Katie Davis, a CPA with the James Moore accounting firm, which provides services for several dozen athletic departments, says it takes more than just a lone associate AD to make the math work.
“If you don’t have a strong, collaborative rapport with campus,” said Davis, who does not work with WKU, “they are going to find something wrong if you (report) too much or too little.”
And although the NCAA’s financial reporting process provides ample leeway, schools still must adhere to a long list of agreed-upon procedures, some more nebulous than others.
The NCAA does not, itself, publicize individual schools’ FRS reports, but the documents have been increasingly easy to see ever since the Indianapolis Star became the first media outlet to collect and database them, en masse, in 2006.
Now, any major Division I athletic department—at least within a public university subject to state disclosure laws—operates under an expectation that as soon as its report is finalized in January, the media (or faculty, or school regents) will be calling with questions, particularly if there’s a shortfall.

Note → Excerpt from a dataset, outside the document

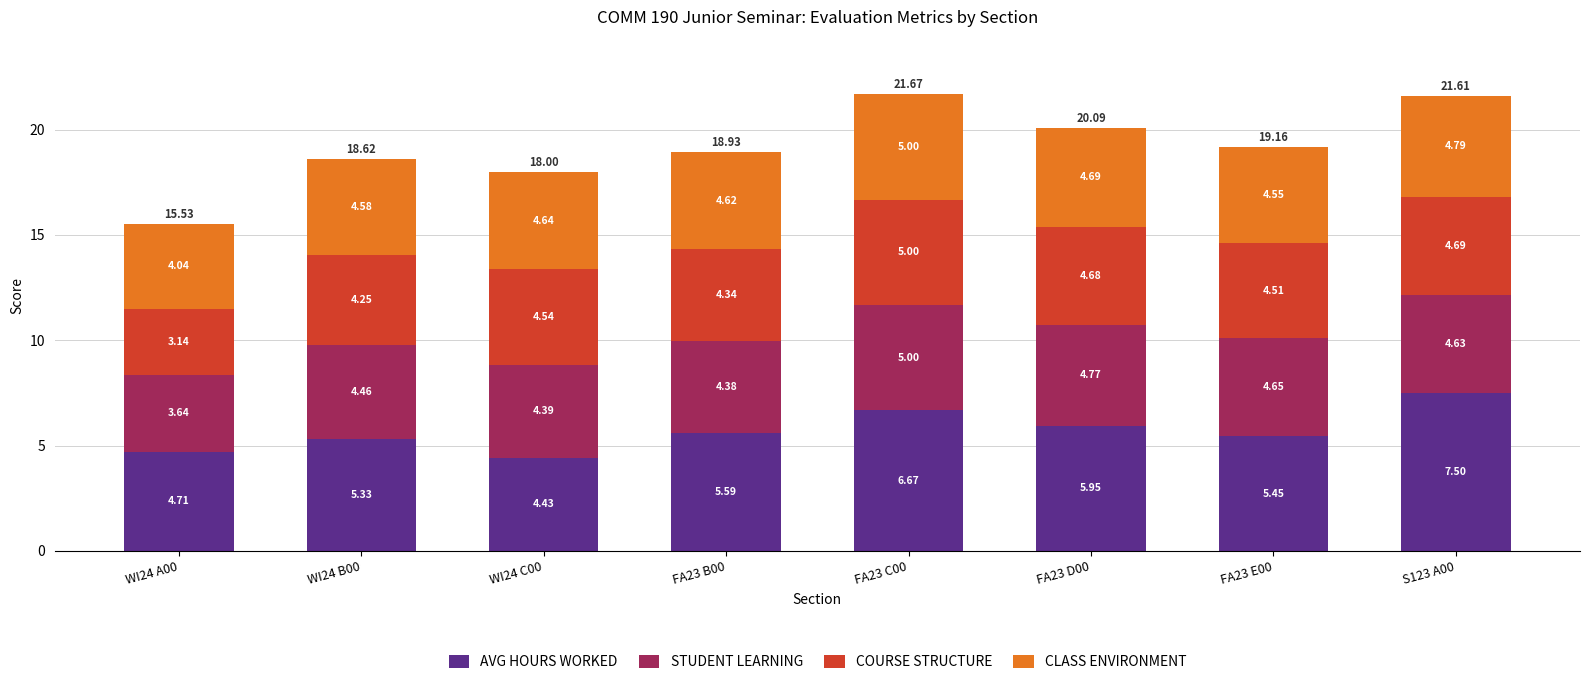

Does the chart contain stacked bars?

Yes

So it was three years ago, when a long-time member of the balanced budget club dropped out in spectacular fashion.
After its decade-and-a-half run of breaking even on paper, UCLA reported an $18.9 million deficit at the end of FY19. While the school announced the loss would be covered by an interest-bearing loan from main campus, its FRS report bore the ignominy.

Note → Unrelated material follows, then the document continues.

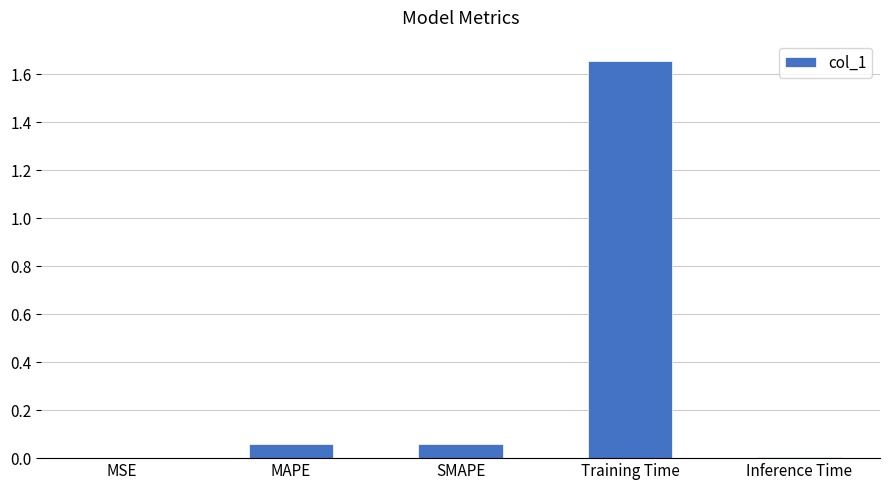

What is the change in value from SMAPE to Training Time?

+1.6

The Bruins have subsequently disclosed even larger, eight-figure deficits in the last two completed fiscal years, including a $62.5 million shortfall for 2021.

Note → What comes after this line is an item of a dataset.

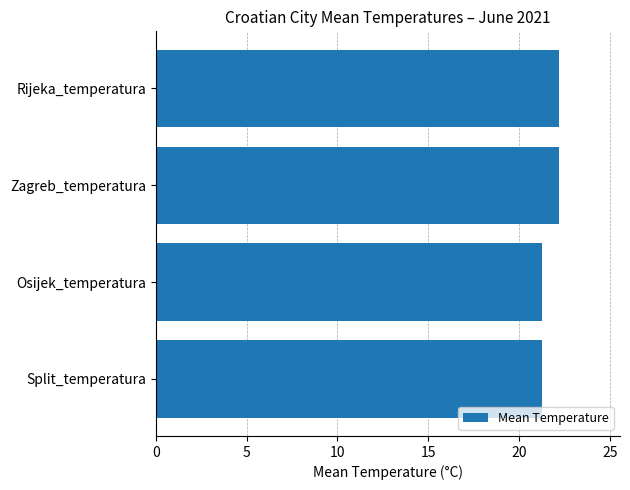

What is the difference between the maximum and minimum values?

1.0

Brandi Bryant, the recent past president of the College Athletic Business Management Association, says a lot of “smoke and mirrors” go into the tabulations of FRS reports, particularly on the revenue side.
“It is very imperfect,” said Bryant. “Because athletic departments are all structured differently, these reports are always going to be somewhat inaccurate.”
Bryant continued: “I doubt there is any one person who is doing it exactly like another person. There is not consistency, and I don’t feel like there are CFOs who are intentionally trying to mislead anyone from it… I just think there is a significant amount of variables that come into play that are going to skew everybody’s reports.”
In light of the debate over paying college athletes, Dan Rascher, a sports management professor at the University of San Francisco, has argued that the NCAA and its members have been incentivized to show bigger athletic department deficits than they actually have. Rascher, who served as an expert witness for the plaintiffs in O’Bannon v. NCAA and Alston v. NCAA, has specifically challenged the way athletic financial aid is calculated, arguing that these figures grossly overstate the actual costs to the schools of educating their scholarship athletes.
However, now that the “cat is out of the bag on the antitrust stuff,” Rascher added, referring to the Supreme Court’s ruling against the NCAA in Alston, there is probably greater incentive for schools to show they are keeping revenues in check with costs.
Brian Goff, a sport management professor at WKU who studies college sports finances, says nonprofits are generally compelled to show balanced budgets.
“In these kinds of organizations, there is no owner or shareholders who are interested in making sure that revenues exceed expenditures,” Goff said. “Instead, administrators in college athletics find some expenditure category into which to funnel revenues. This isn't just true of athletics. College deans and department chairs do the same thing.”